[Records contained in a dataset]

╭──

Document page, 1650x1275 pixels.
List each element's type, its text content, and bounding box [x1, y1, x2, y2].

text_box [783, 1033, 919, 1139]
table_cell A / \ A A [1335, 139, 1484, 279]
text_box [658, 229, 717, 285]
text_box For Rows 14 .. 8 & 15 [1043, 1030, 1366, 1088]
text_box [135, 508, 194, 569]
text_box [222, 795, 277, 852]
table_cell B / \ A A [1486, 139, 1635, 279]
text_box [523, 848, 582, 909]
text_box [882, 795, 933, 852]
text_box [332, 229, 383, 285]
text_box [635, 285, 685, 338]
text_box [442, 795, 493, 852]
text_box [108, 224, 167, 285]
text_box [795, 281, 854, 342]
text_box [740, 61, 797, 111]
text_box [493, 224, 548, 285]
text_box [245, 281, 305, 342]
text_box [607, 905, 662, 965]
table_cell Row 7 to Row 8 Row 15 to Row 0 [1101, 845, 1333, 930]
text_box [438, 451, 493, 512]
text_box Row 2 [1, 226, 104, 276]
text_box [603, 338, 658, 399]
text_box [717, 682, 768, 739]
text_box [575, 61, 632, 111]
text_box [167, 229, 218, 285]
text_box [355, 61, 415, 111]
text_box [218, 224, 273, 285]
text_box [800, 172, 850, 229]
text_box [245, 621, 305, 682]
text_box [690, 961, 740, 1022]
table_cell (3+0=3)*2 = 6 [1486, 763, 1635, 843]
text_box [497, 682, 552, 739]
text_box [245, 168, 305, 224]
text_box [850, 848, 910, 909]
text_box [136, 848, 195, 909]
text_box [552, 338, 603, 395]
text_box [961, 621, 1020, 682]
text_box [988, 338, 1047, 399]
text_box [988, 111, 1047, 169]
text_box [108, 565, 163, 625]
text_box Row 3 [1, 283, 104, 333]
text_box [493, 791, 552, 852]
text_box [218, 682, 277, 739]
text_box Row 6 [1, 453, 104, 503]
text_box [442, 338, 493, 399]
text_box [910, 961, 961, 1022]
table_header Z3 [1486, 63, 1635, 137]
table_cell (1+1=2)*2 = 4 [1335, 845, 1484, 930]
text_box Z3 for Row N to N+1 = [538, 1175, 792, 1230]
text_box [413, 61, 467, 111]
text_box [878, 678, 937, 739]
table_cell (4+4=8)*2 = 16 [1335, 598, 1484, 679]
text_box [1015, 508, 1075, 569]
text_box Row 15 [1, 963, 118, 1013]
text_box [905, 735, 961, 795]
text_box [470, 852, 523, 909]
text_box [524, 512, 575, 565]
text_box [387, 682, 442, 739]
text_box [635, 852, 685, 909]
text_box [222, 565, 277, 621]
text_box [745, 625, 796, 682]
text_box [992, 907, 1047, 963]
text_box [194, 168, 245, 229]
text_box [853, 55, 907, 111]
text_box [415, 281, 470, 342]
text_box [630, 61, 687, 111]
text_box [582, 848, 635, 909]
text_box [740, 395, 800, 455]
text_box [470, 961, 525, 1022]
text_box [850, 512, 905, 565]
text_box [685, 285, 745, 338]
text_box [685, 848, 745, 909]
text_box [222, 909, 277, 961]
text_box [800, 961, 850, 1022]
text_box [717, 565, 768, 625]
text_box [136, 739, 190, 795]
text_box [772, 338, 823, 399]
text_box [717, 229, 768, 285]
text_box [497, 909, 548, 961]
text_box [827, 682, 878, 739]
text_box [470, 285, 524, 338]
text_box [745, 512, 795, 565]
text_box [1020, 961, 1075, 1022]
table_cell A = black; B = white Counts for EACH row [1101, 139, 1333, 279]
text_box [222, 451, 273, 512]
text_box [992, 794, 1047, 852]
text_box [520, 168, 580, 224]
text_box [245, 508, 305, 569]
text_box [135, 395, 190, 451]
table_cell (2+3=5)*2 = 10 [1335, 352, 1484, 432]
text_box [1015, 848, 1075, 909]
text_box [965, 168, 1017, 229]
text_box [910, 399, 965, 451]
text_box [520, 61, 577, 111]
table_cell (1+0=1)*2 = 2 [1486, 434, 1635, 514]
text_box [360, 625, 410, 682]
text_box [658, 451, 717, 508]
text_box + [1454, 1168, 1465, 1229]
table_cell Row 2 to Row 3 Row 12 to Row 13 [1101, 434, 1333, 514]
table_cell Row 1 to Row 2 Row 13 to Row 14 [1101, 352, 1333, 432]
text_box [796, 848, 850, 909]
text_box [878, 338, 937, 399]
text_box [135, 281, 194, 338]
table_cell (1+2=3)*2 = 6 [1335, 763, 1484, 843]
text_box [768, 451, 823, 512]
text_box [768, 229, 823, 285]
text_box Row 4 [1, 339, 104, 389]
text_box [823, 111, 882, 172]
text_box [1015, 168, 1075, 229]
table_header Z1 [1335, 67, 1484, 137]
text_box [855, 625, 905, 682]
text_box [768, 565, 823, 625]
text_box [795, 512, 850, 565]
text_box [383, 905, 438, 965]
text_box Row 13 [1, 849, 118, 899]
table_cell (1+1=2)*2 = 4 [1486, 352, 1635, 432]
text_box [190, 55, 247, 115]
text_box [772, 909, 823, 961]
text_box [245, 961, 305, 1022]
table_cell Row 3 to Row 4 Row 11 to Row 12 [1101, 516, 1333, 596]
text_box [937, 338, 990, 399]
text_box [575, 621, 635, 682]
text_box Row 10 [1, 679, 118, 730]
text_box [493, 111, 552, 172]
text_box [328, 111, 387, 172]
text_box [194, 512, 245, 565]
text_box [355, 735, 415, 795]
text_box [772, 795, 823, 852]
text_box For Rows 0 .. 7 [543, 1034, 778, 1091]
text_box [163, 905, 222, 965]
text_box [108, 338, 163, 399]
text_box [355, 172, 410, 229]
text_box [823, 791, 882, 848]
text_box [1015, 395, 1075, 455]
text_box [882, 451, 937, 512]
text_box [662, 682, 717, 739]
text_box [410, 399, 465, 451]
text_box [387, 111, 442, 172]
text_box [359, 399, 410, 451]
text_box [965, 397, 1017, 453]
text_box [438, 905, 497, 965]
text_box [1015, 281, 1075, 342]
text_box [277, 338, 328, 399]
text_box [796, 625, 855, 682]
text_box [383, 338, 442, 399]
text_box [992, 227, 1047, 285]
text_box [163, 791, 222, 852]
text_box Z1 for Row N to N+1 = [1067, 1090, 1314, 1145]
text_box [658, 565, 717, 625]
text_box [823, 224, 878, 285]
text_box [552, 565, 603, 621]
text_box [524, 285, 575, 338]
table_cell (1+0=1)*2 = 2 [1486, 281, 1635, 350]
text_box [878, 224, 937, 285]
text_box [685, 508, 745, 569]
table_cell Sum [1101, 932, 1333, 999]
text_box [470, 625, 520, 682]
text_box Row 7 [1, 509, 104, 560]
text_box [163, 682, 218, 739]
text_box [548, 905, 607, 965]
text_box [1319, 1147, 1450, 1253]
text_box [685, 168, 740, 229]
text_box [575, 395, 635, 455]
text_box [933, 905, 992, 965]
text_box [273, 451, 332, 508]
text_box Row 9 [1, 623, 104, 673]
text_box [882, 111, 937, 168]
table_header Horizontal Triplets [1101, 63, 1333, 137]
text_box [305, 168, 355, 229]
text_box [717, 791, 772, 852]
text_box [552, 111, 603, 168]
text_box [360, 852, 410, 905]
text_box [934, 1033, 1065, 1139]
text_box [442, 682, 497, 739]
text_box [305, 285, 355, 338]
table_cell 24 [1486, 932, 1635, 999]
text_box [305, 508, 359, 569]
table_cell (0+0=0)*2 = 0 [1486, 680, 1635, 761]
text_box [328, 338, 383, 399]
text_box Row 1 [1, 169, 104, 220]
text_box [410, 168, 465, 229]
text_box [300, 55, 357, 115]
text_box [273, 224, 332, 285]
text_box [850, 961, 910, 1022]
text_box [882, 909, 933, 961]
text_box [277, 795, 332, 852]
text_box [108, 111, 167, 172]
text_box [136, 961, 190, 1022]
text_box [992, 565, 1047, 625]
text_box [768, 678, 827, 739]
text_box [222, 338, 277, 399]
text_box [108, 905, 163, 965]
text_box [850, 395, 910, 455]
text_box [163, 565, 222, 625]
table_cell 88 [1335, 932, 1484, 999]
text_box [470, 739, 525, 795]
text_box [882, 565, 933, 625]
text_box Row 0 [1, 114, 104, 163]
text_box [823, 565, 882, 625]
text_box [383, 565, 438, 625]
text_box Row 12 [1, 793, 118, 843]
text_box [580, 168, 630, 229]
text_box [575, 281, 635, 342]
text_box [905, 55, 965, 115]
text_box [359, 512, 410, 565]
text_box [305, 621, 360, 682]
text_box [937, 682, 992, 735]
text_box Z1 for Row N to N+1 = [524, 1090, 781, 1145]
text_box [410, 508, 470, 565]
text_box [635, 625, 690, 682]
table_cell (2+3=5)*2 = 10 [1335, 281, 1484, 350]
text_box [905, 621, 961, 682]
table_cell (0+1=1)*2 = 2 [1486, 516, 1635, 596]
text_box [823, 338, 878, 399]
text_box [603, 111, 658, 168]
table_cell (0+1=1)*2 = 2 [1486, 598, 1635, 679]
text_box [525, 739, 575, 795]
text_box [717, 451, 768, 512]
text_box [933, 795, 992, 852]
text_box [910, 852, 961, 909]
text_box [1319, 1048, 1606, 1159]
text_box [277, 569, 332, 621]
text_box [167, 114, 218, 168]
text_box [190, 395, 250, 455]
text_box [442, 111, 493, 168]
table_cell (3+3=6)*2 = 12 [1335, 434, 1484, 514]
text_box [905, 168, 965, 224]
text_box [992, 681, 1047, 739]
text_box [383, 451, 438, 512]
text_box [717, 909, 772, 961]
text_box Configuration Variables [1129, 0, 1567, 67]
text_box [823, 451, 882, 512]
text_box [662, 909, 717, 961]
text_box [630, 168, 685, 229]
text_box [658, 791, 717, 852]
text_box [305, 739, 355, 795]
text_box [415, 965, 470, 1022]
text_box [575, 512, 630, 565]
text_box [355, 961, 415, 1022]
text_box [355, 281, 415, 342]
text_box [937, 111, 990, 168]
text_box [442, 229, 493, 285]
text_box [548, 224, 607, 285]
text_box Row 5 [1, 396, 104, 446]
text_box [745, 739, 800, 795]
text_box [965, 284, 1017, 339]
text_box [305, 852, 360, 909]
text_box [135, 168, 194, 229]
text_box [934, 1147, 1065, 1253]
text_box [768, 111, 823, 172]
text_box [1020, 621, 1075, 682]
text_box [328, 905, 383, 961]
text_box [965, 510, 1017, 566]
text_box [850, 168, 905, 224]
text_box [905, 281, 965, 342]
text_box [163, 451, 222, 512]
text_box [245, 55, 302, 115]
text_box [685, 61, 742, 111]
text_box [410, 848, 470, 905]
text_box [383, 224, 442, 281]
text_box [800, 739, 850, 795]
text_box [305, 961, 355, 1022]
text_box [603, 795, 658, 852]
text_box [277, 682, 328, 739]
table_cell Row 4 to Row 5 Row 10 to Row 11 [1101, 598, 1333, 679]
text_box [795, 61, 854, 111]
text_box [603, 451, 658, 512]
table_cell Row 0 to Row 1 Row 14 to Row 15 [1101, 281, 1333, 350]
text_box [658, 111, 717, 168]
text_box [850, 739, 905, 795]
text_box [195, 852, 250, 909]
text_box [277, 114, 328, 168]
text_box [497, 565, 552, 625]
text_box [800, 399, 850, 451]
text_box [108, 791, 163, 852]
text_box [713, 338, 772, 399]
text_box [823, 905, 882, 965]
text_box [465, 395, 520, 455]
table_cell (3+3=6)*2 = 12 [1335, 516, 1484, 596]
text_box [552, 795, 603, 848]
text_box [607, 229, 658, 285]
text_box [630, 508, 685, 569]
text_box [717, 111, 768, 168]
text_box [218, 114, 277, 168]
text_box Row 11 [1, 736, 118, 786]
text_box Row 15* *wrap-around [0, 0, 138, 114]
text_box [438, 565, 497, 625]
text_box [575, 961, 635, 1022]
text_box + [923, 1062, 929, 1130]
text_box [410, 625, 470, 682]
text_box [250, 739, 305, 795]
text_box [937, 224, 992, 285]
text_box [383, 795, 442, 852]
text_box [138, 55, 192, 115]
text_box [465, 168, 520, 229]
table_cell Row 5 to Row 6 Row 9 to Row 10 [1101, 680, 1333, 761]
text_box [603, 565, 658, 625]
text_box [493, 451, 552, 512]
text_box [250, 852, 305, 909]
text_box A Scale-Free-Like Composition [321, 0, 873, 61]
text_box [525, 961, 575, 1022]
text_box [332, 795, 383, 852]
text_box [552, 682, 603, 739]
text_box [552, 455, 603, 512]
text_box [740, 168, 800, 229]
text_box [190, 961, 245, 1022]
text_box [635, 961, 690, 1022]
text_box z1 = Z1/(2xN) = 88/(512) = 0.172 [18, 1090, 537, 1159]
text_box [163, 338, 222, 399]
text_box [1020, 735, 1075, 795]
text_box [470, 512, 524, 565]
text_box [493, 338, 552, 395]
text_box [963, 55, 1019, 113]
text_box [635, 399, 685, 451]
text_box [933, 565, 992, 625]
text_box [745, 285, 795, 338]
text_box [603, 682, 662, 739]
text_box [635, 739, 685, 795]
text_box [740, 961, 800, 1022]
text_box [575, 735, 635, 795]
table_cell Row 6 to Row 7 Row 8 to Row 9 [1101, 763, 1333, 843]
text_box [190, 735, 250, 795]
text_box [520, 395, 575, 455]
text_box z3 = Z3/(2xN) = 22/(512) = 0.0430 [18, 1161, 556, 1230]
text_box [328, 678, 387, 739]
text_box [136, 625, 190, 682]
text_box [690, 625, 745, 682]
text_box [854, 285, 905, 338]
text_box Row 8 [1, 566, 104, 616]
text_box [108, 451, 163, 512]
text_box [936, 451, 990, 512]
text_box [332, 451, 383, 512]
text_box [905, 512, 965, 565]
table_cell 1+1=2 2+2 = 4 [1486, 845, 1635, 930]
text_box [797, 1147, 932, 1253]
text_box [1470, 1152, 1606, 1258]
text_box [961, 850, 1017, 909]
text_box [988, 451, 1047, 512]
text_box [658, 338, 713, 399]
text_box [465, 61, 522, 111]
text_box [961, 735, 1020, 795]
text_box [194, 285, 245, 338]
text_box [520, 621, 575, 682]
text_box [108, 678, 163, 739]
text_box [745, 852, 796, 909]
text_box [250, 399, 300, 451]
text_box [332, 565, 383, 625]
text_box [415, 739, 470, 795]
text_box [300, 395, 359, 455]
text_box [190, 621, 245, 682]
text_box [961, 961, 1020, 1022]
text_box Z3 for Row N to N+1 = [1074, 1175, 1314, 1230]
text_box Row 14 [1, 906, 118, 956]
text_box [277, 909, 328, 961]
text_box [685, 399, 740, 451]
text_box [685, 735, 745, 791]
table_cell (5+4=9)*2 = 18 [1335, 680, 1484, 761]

╰──

__What is expected__:
From the opening line of the data above, please print each line as written up to and including the line that contains "List each element's", and nothing more.

__Answer for the task__:
Document page, 1650x1275 pixels.
List each element's type, its text content, and bounding box [x1, y1, x2, y2].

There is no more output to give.